I was walking through the local botanic gardens recently, as I often do. I enjoy it because no matter what else is happening, anything I may be concerned about fades away for a while. For me, part of this year is about doing what’s important. Not what’s right, or what needs to be done now, but what’s important.
In his book, The 7 Habits of Highly Effective People, author Steven Covey teaches people to divide their activities into 4 areas, based on urgency and importance. The four areas are urgent and important, urgent and unimportant, important but not urgent, and unimportant and not urgent. The author notes that the majority of people of spend their time doing activities that are urgent but unimportant, or not urgent and unimportant. Think about it for a moment – how much time do you spend watching tv? Not urgent and unimportant. People dash here and there, doing this and that, when ultimately what they are doing is unimportant in the long run.
I’m convinced that the richness in life is actually in those activities that are important but not urgent. Achieving what is important to us as individuals requires effort – sustained effort. But the paradox is that typically those actions aren’t urgent, which is why they tend to get lost in the hustle and bustle of everyday life. We make time to do the urgent but unimportant things because we tend to them as they crop up. Often, we don’t stop to think about whether it’s something that is actually important and worth doing.
I’m a prime example of that. Right now I’m not just prepping for my black belt exam this year, I’m also taking classes related to the healing side of the martial art I study as well. These tests are coming quickly, and I need to attend class and study the healing related material so I’m ready. These things are important to me, but not urgent. They are things I need to take action on regularly. These are the things I have chosen to find meaning in – but if I do nothing with them, skip class, don’t study, I’ll have wasted that opportunity.
Priorities are a touchstone of our lives. There’s a very easy way to determine when our actions are out of alignment with our priorities, what we think is important. There’s one simple question to answer: If you knew you only had one year left to live, what would you do?
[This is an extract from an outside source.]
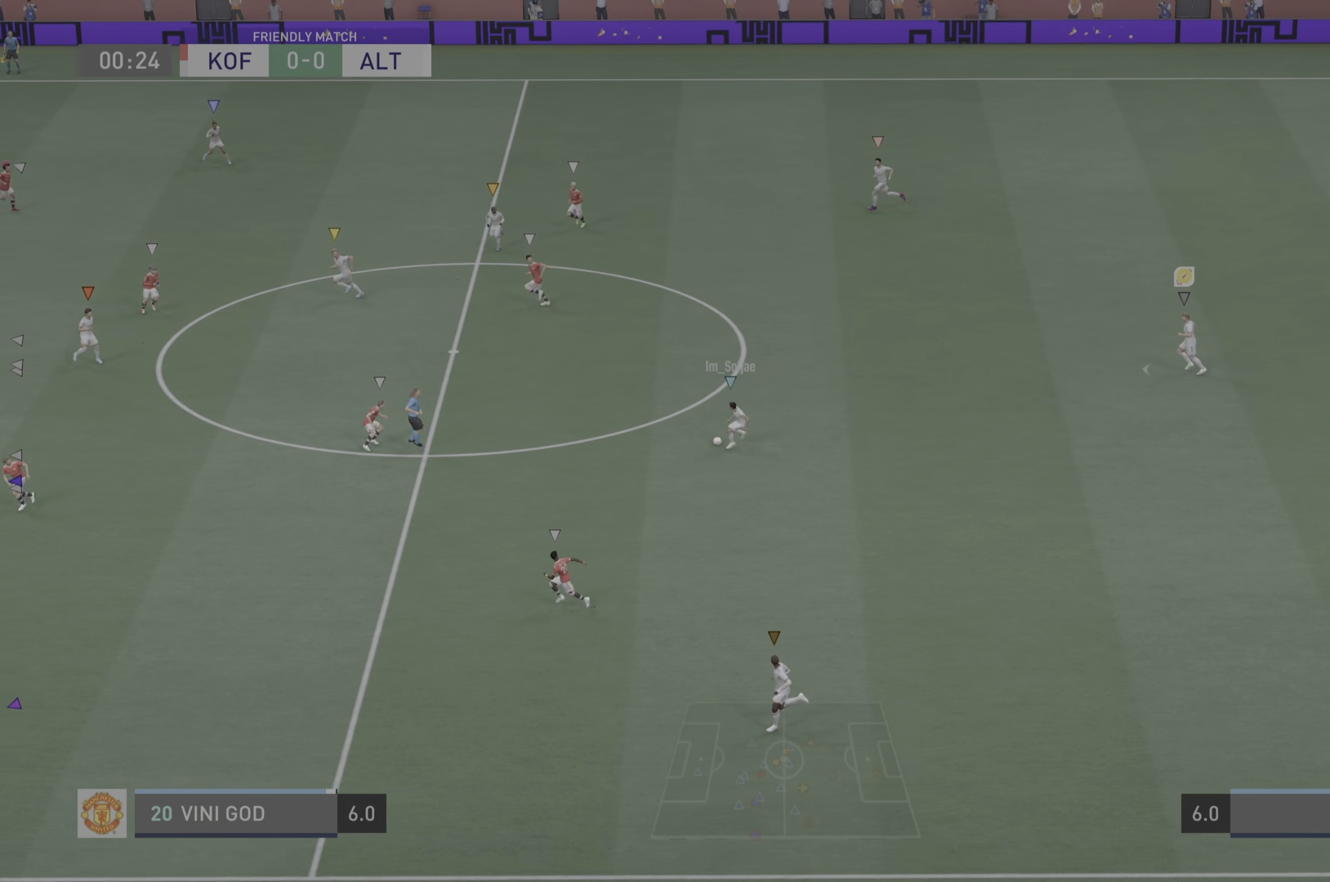
{"buttons": [], "left_stick": "left", "right_stick": "center", "events": []}
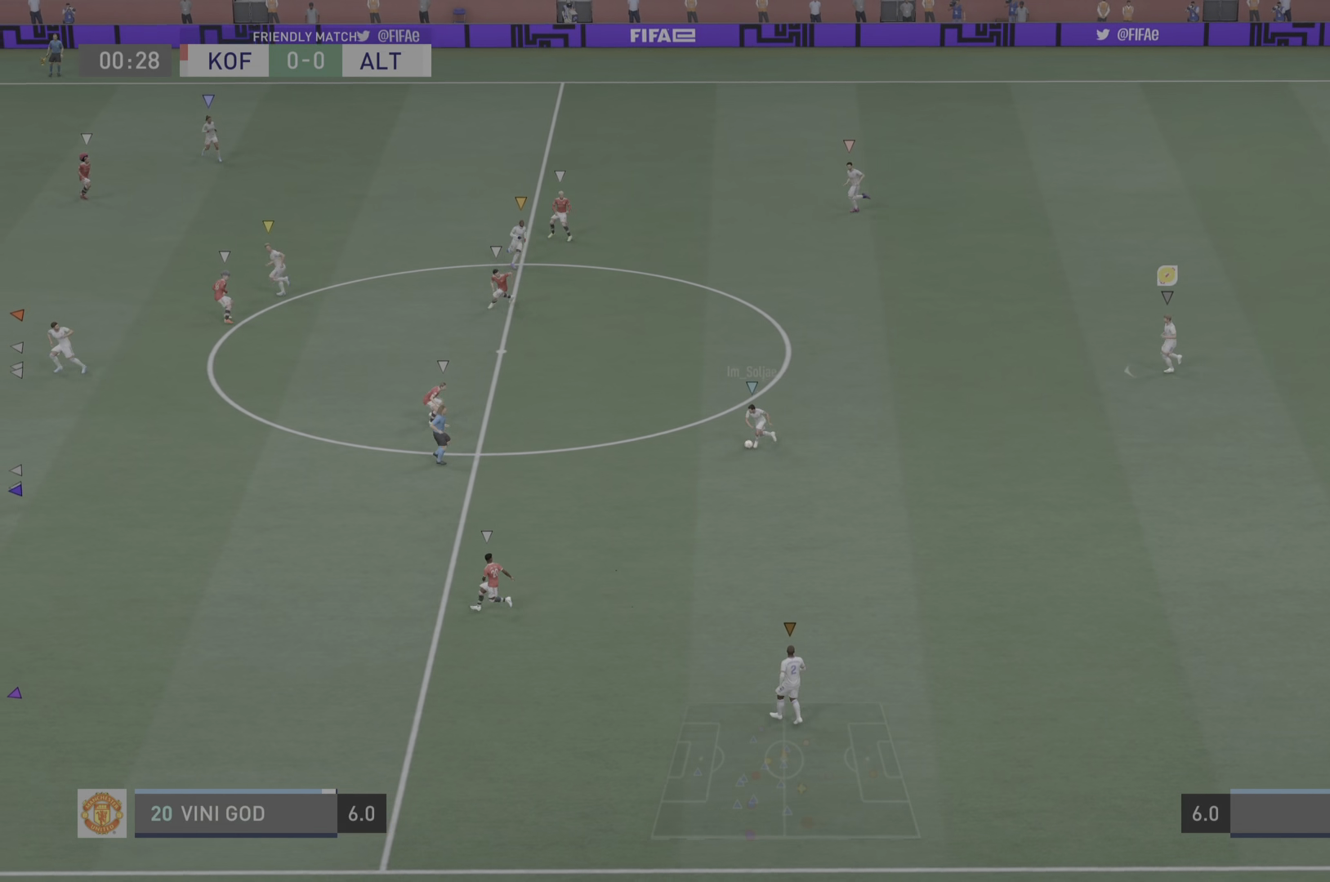
{"buttons": [], "left_stick": "left", "right_stick": "center"}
If your answer involved living any differently than you do now, your actions and priorities are out of alignment. The reason I say that is simple: you don’t know how much longer you’ll be alive. Though it’s likely you’ll live past retirement age, you never know when sudden calamity may strike and end it all. I don’t know about you, but when I die, I want to be able to look back and say I died in pursuit of dreams, doing the things that were important to me. I don’t want there to be any doubt in anyone’s mind that I lived life to the fullest, the best I knew how.
As much as I want people to see that, I’m not living my life for them, I’m living it for me. I may or may not reach my dreams, but at least I’m reaching for them. I know what’s important to me, and I’m doing what’s important. What’s important to you?